• _Exercise details_
Copy out the records below word for word, leaving out the pictures.

• _Information given_
═══

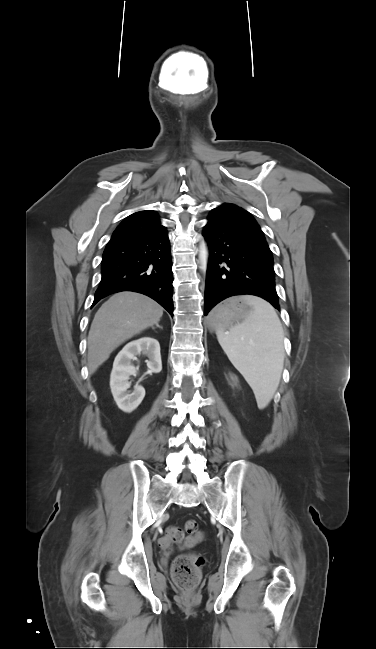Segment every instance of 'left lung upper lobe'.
I'll list each match as a JSON object with an SVG mask.
<instances>
[{
	"label": "left lung upper lobe",
	"instance_id": "obj_1",
	"mask_svg": "<svg viewBox=\"0 0 376 649\" xmlns=\"http://www.w3.org/2000/svg\"><path fill=\"white\" fill-rule=\"evenodd\" d=\"M210 215L236 222L264 237L259 225L250 213L234 204H223L222 206L213 209Z\"/></svg>",
	"mask_w": 376,
	"mask_h": 649
}]
</instances>
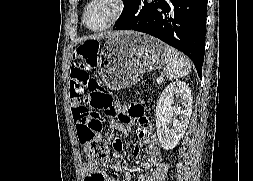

═══

• _Task response_
Segment every instance of 'left lung upper lobe'.
I'll list each match as a JSON object with an SVG mask.
<instances>
[{
	"label": "left lung upper lobe",
	"instance_id": "obj_1",
	"mask_svg": "<svg viewBox=\"0 0 376 649\" xmlns=\"http://www.w3.org/2000/svg\"><path fill=\"white\" fill-rule=\"evenodd\" d=\"M210 215L236 222L264 237L259 225L250 213L234 204H223L222 206L213 209Z\"/></svg>",
	"mask_w": 376,
	"mask_h": 649
}]
</instances>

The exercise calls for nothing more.